The problem> Edit the text of all the records below so that every "Externý sklad" becomes "Interný sklad", and leave everything else unchanged.

Input data>
::::::::::

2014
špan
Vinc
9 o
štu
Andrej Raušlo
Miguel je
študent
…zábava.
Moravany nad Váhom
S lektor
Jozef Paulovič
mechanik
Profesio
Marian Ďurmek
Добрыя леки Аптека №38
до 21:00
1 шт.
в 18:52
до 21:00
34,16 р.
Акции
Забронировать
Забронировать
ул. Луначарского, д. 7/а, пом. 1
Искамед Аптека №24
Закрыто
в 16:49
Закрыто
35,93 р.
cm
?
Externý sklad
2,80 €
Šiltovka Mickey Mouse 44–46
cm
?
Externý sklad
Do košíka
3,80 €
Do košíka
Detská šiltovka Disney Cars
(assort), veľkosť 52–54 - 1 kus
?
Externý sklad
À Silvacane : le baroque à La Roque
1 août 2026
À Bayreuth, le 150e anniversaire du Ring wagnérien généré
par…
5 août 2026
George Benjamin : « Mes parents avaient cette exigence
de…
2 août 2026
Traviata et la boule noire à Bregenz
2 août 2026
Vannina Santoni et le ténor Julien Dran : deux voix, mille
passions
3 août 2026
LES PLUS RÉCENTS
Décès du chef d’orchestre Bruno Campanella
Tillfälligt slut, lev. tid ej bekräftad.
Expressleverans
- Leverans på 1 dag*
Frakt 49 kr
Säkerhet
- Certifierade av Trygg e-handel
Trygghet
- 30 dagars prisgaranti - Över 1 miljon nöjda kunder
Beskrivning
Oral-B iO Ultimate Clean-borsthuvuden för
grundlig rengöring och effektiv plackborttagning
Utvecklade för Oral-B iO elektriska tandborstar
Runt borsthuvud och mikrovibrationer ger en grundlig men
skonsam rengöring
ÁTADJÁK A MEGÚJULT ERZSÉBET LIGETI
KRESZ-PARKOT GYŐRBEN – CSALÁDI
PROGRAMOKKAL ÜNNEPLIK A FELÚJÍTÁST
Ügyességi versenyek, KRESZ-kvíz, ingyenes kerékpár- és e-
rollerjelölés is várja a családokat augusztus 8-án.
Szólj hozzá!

::::::::::

Output of the exercise>
2014
špan
Vinc
9 o
štu
Andrej Raušlo
Miguel je
študent
…zábava.
Moravany nad Váhom
S lektor
Jozef Paulovič
mechanik
Profesio
Marian Ďurmek
Добрыя леки Аптека №38
до 21:00
1 шт.
в 18:52
до 21:00
34,16 р.
Акции
Забронировать
Забронировать
ул. Луначарского, д. 7/а, пом. 1
Искамед Аптека №24
Закрыто
в 16:49
Закрыто
35,93 р.
cm
?
Interný sklad
2,80 €
Šiltovka Mickey Mouse 44–46
cm
?
Interný sklad
Do košíka
3,80 €
Do košíka
Detská šiltovka Disney Cars
(assort), veľkosť 52–54 - 1 kus
?
Interný sklad
À Silvacane : le baroque à La Roque
1 août 2026
À Bayreuth, le 150e anniversaire du Ring wagnérien généré
par…
5 août 2026
George Benjamin : « Mes parents avaient cette exigence
de…
2 août 2026
Traviata et la boule noire à Bregenz
2 août 2026
Vannina Santoni et le ténor Julien Dran : deux voix, mille
passions
3 août 2026
LES PLUS RÉCENTS
Décès du chef d’orchestre Bruno Campanella
Tillfälligt slut, lev. tid ej bekräftad.
Expressleverans
- Leverans på 1 dag*
Frakt 49 kr
Säkerhet
- Certifierade av Trygg e-handel
Trygghet
- 30 dagars prisgaranti - Över 1 miljon nöjda kunder
Beskrivning
Oral-B iO Ultimate Clean-borsthuvuden för
grundlig rengöring och effektiv plackborttagning
Utvecklade för Oral-B iO elektriska tandborstar
Runt borsthuvud och mikrovibrationer ger en grundlig men
skonsam rengöring
ÁTADJÁK A MEGÚJULT ERZSÉBET LIGETI
KRESZ-PARKOT GYŐRBEN – CSALÁDI
PROGRAMOKKAL ÜNNEPLIK A FELÚJÍTÁST
Ügyességi versenyek, KRESZ-kvíz, ingyenes kerékpár- és e-
rollerjelölés is várja a családokat augusztus 8-án.
Szólj hozzá!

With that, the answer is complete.